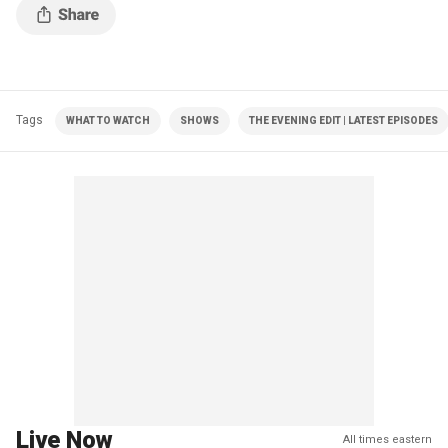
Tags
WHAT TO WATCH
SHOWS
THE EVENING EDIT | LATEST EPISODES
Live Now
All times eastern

• Work order: Leave out the pictures and reproduce the rest of the records exactly.

• Task result:
Tags
WHAT TO WATCH
SHOWS
THE EVENING EDIT | LATEST EPISODES
Live Now
All times eastern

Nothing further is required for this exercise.